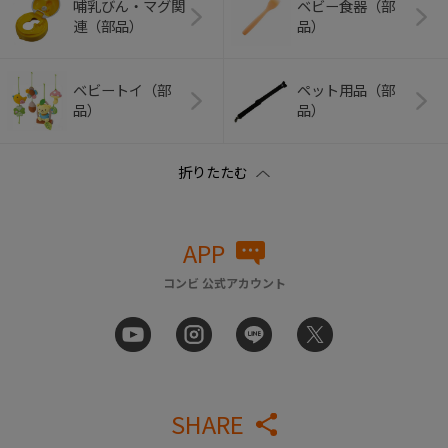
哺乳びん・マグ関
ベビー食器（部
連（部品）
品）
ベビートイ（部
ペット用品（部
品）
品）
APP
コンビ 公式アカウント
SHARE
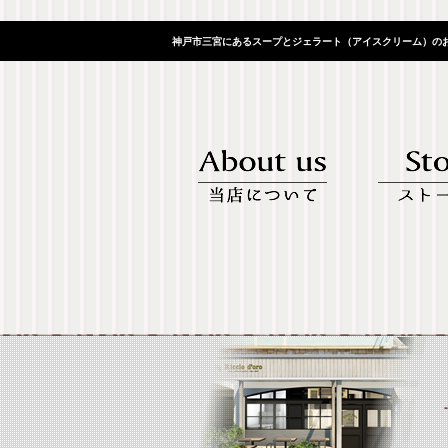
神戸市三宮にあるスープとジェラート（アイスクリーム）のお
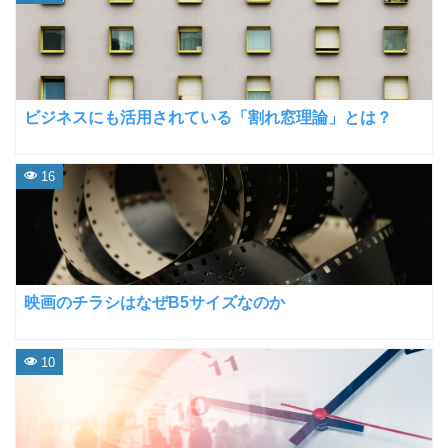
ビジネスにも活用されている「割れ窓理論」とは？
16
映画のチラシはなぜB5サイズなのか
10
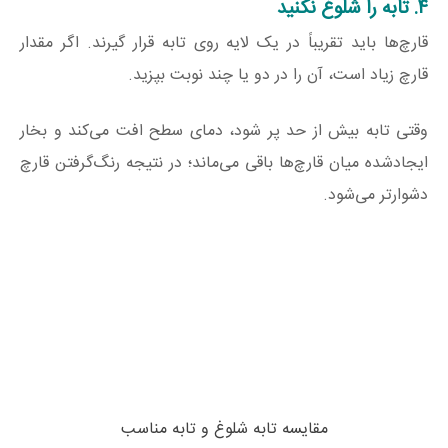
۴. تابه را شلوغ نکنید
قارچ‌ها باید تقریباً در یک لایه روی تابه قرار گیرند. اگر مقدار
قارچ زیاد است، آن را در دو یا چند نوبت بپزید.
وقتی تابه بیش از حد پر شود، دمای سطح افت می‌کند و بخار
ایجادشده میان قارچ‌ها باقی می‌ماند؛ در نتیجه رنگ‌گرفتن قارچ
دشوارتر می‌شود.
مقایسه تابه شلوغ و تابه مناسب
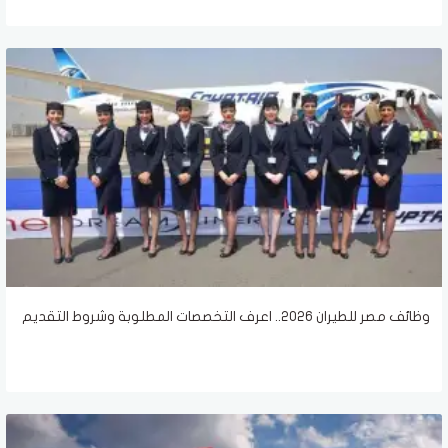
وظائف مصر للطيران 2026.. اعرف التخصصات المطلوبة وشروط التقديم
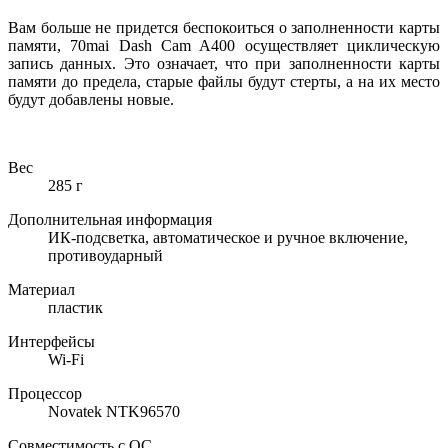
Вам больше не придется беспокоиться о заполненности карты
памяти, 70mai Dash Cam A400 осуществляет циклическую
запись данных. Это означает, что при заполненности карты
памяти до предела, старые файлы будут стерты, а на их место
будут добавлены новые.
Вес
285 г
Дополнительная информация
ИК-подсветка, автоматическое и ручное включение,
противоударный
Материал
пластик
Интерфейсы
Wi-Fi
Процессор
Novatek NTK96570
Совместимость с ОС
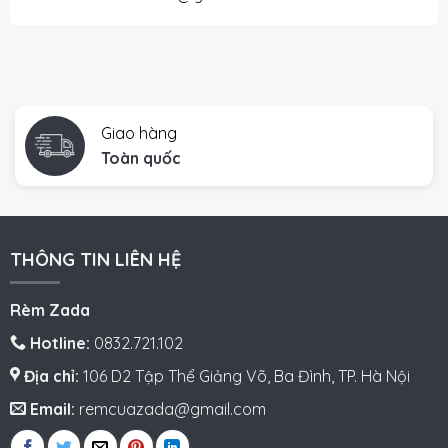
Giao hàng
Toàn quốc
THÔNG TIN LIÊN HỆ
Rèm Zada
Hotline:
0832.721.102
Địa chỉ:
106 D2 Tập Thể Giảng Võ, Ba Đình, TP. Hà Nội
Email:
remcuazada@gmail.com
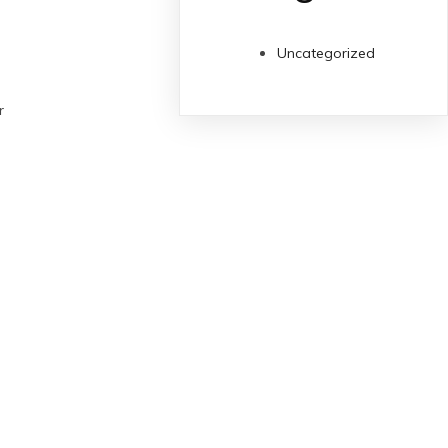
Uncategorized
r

TRY IT — Copy every line of the data above without any change, and leave the pictures out of your answer.

TASK SOLUTION —
哺乳びん・マグ関
ベビー食器（部
連（部品）
品）
ベビートイ（部
ペット用品（部
品）
品）
APP
コンビ 公式アカウント
SHARE
神戸市三宮にあるスープとジェラート（アイスクリーム）のお
ビジネスにも活用されている「割れ窓理論」とは？
16
映画のチラシはなぜB5サイズなのか
10
۴. تابه را شلوغ نکنید
قارچ‌ها باید تقریباً در یک لایه روی تابه قرار گیرند. اگر مقدار
قارچ زیاد است، آن را در دو یا چند نوبت بپزید.
وقتی تابه بیش از حد پر شود، دمای سطح افت می‌کند و بخار
ایجادشده میان قارچ‌ها باقی می‌ماند؛ در نتیجه رنگ‌گرفتن قارچ
دشوارتر می‌شود.
مقایسه تابه شلوغ و تابه مناسب
وظائف مصر للطيران 2026.. اعرف التخصصات المطلوبة وشروط التقديم
Вам больше не придется беспокоиться о заполненности карты
памяти, 70mai Dash Cam A400 осуществляет циклическую
запись данных. Это означает, что при заполненности карты
памяти до предела, старые файлы будут стерты, а на их место
будут добавлены новые.
Вес
285 г
Дополнительная информация
ИК-подсветка, автоматическое и ручное включение,
противоударный
Материал
пластик
Интерфейсы
Wi-Fi
Процессор
Novatek NTK96570
Совместимость с ОС
Giao hàng
Toàn quốc
THÔNG TIN LIÊN HỆ
Rèm Zada
Hotline:
0832.721.102
Địa chỉ:
106 D2 Tập Thể Giảng Võ, Ba Đình, TP. Hà Nội
Email:
remcuazada@gmail.com
Uncategorized
r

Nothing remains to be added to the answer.